I'm optimistic about the next four years. Here's why.
Two states, Colorado and Washington, have legalized marijuana.
These voter approved initiatives have removed major cultural roadblocks of precautionary thought about society permitting people to enhance their mood and their perception of reality. For a country as immature as the United States, this is a significant cultural realignment.
Most people I talk to accept the fact that all kinds of people from all demographics smoke marijuana. They reject the silly propaganda that marijuana use leads to degenerate behavior and social malfunction. Though they themselves may not smoke pot, more Americans have now come to realize that millions of their fellow citizens do and that prohibition of its use and distribution is no longer valid in the 21st century.

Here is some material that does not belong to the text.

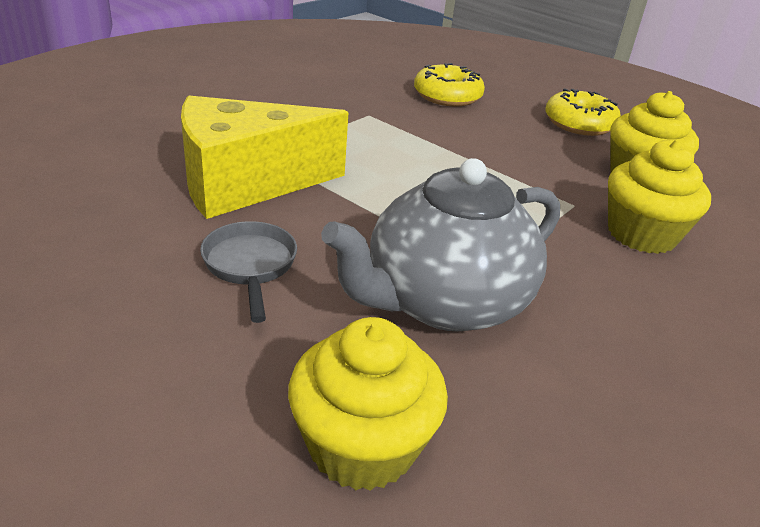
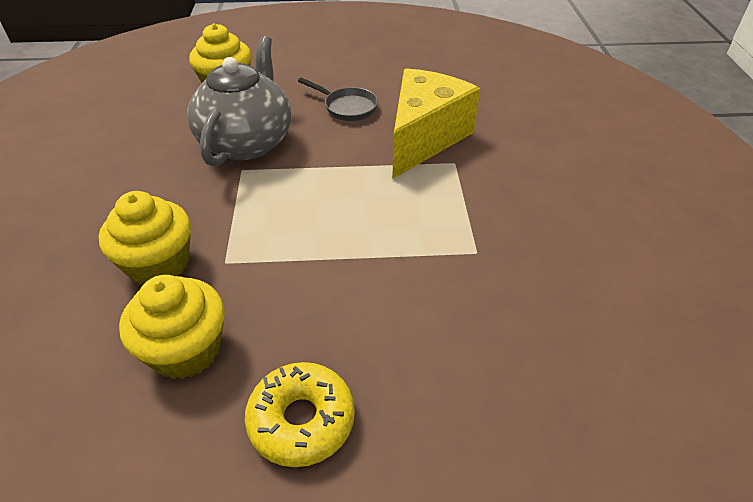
camera: 140 degrees right, 10 degrees up
(447, 96) = (473, 349): yellow donut -> none

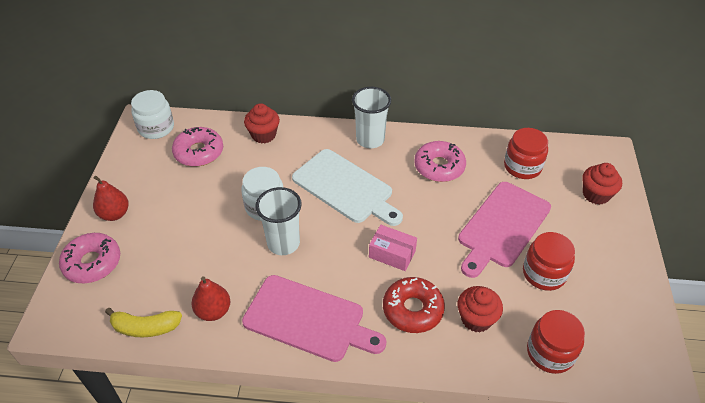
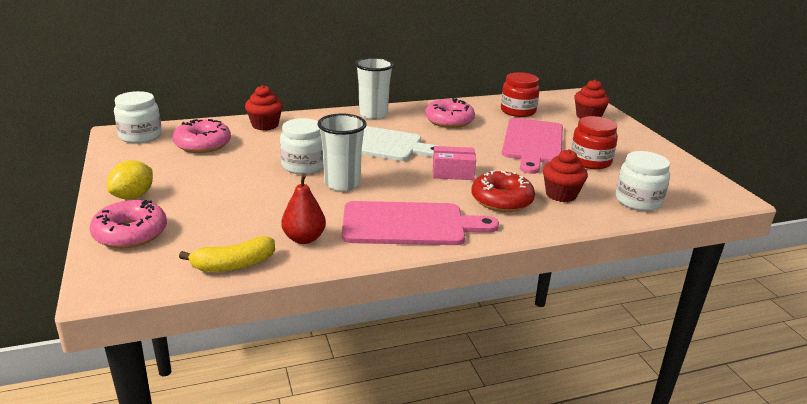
camera: 25 degrees left, 20 degrees down
(114, 214) = (133, 196): red pear -> yellow lemon
(550, 353) = (638, 201): red jar -> white jar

For years, the government lied about the effects of marijuana. They portrayed smokers as stupid, slow to respond, and reluctant to work. They wrapped marijuana use into the broader category of "drug use" to imply both physical and mental dependence on dangerous substances.

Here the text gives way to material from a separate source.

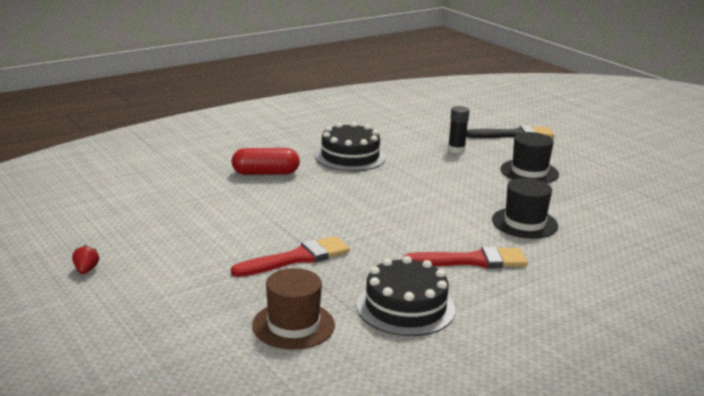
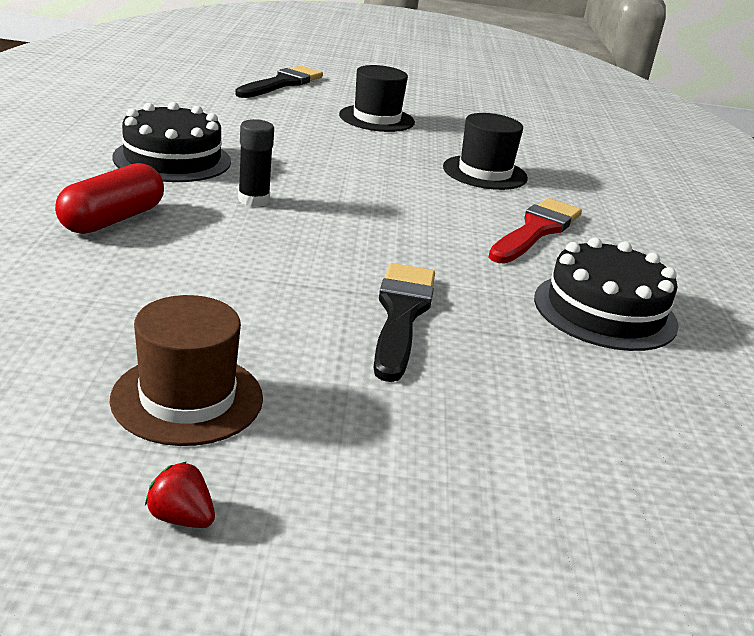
camera: 55 degrees left, 5 degrees up
(293, 325) = (583, 400): brown hat -> brown hat (187, 398)
(297, 258) = (401, 315): red brush -> black brush
(456, 149) = (264, 115): black glue stick -> black glue stick (253, 200)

People soon realized that legitimate, legal drugs were far more lethal than soft drugs such as marijuana. They became more informed, having access to information online and in the media. They began to understand that marijuana prohibition robbed states of potential tax revenue and limited economic growth. To most Americans, prohibiting the use of this benign drug was beginning to become foolish.
There are people who use marijuana on a daily basis that have no problem performing in the work place or managing their lives. The more society became to understand this, the less likely it was to condemn the drug. Voters in Washington and Colorado realized that dispensing medical marijuana and learning the truth about its effect on users proved to be worth more in revenue than fines and imprisonment did.
The War on Marijuana has cost taxpayers billions and has had no effect on its use or distribution. Rather than waste revenue, Washington and Colorado citizens wisely decided to add to their state coffers rather than deplete them. By doing so they have opened the door to a more relaxed acceptance of marijuana as a substance used by millions to enhance their mood and the quality of their lives. More state legislatures will now be emboldened to follow suit. It will be interesting to watch others enact the same initiatives that Washington and Colorado have.